(Assignment) Transcribe the listing below only from the line with "micrograph of renal" up to and including the line with "cells of endometrial".
[[ Data supplied, beginning ]]
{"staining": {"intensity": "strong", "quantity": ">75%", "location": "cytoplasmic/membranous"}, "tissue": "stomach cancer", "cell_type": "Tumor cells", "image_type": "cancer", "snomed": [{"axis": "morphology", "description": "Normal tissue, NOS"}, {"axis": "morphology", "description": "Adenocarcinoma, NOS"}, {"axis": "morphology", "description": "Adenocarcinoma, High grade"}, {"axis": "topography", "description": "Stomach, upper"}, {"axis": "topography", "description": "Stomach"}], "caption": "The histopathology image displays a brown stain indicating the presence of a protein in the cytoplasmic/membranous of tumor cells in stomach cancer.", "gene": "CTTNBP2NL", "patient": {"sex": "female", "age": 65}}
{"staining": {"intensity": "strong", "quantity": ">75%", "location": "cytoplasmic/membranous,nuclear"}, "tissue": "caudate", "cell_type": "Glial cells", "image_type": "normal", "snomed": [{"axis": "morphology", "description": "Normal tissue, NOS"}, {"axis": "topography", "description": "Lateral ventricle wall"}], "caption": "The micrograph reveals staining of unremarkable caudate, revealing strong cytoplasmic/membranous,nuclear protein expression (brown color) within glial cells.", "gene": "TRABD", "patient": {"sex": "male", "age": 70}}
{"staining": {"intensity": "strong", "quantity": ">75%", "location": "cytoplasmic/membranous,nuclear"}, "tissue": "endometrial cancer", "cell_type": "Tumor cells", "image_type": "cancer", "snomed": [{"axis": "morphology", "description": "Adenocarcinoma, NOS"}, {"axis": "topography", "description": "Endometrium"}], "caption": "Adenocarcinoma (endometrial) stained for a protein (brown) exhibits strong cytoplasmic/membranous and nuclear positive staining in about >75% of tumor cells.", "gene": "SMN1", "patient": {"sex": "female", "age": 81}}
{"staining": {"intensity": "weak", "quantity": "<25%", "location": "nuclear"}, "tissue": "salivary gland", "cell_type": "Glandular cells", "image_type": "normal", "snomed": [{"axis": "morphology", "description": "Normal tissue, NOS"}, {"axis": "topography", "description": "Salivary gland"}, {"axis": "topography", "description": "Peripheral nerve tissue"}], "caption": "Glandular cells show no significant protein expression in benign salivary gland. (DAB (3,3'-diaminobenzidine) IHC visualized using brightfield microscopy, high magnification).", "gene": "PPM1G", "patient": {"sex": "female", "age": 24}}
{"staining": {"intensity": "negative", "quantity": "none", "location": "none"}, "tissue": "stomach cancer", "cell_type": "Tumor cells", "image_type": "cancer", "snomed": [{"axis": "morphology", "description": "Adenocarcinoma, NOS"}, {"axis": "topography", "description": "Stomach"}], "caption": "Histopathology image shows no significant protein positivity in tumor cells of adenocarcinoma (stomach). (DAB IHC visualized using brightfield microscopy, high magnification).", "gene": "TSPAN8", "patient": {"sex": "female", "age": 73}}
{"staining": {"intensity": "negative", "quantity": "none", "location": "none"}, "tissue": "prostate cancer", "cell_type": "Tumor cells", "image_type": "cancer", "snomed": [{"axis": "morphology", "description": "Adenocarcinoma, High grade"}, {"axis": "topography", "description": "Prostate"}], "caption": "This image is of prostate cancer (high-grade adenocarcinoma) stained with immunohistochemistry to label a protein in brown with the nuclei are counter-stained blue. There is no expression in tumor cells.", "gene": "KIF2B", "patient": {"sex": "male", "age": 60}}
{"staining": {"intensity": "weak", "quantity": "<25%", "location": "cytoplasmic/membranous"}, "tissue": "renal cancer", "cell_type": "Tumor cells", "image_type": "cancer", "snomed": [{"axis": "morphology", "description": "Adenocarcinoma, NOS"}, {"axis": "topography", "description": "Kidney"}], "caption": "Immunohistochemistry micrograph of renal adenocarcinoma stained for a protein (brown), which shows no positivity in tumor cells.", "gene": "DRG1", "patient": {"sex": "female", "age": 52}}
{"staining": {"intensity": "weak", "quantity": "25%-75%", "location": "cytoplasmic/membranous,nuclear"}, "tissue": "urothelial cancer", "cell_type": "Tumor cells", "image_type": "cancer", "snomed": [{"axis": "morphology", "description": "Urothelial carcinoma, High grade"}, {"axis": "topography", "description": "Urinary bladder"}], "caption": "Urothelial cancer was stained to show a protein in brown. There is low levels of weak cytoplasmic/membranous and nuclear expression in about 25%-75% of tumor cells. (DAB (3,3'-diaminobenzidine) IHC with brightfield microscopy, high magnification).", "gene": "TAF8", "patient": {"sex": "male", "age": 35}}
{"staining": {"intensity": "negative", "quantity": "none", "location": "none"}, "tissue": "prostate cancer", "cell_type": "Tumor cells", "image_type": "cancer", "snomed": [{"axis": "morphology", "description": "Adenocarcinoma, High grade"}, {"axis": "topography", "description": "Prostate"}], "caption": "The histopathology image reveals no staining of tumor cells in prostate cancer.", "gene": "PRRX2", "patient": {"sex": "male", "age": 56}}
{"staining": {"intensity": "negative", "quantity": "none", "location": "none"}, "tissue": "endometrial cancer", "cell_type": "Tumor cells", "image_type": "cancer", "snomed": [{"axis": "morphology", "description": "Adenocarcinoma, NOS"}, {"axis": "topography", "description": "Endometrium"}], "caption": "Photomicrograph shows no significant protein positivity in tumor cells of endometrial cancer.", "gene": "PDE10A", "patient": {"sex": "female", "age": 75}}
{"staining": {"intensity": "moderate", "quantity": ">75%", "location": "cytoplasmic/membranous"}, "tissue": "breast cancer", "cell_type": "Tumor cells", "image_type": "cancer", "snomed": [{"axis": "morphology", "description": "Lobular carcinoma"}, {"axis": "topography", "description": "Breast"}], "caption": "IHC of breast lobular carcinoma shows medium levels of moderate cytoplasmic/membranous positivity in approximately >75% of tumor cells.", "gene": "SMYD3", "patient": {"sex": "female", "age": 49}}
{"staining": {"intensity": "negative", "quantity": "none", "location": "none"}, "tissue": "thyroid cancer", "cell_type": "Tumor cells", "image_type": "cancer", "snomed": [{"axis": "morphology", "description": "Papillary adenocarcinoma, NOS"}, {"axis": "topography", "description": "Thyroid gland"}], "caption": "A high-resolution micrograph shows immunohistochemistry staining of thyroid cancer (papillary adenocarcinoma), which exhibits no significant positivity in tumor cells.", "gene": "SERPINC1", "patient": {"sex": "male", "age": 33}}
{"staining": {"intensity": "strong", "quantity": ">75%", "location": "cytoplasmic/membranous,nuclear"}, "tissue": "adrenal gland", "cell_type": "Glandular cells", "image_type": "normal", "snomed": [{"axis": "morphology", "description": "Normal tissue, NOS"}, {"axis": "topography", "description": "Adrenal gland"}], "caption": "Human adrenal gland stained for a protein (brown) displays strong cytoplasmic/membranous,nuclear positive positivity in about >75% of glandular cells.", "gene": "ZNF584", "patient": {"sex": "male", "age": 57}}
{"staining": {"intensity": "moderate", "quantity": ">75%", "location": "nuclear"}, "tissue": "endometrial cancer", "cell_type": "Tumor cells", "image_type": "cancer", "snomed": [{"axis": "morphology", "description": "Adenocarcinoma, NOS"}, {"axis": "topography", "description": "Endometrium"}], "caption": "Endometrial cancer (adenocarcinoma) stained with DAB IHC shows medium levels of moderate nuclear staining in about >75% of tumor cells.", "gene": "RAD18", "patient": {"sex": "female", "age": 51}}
[[ Data supplied, end ]]
(Written answer)
{"staining": {"intensity": "weak", "quantity": "<25%", "location": "cytoplasmic/membranous"}, "tissue": "renal cancer", "cell_type": "Tumor cells", "image_type": "cancer", "snomed": [{"axis": "morphology", "description": "Adenocarcinoma, NOS"}, {"axis": "topography", "description": "Kidney"}], "caption": "Immunohistochemistry micrograph of renal adenocarcinoma stained for a protein (brown), which shows no positivity in tumor cells.", "gene": "DRG1", "patient": {"sex": "female", "age": 52}}
{"staining": {"intensity": "weak", "quantity": "25%-75%", "location": "cytoplasmic/membranous,nuclear"}, "tissue": "urothelial cancer", "cell_type": "Tumor cells", "image_type": "cancer", "snomed": [{"axis": "morphology", "description": "Urothelial carcinoma, High grade"}, {"axis": "topography", "description": "Urinary bladder"}], "caption": "Urothelial cancer was stained to show a protein in brown. There is low levels of weak cytoplasmic/membranous and nuclear expression in about 25%-75% of tumor cells. (DAB (3,3'-diaminobenzidine) IHC with brightfield microscopy, high magnification).", "gene": "TAF8", "patient": {"sex": "male", "age": 35}}
{"staining": {"intensity": "negative", "quantity": "none", "location": "none"}, "tissue": "prostate cancer", "cell_type": "Tumor cells", "image_type": "cancer", "snomed": [{"axis": "morphology", "description": "Adenocarcinoma, High grade"}, {"axis": "topography", "description": "Prostate"}], "caption": "The histopathology image reveals no staining of tumor cells in prostate cancer.", "gene": "PRRX2", "patient": {"sex": "male", "age": 56}}
{"staining": {"intensity": "negative", "quantity": "none", "location": "none"}, "tissue": "endometrial cancer", "cell_type": "Tumor cells", "image_type": "cancer", "snomed": [{"axis": "morphology", "description": "Adenocarcinoma, NOS"}, {"axis": "topography", "description": "Endometrium"}], "caption": "Photomicrograph shows no significant protein positivity in tumor cells of endometrial cancer.", "gene": "PDE10A", "patient": {"sex": "female", "age": 75}}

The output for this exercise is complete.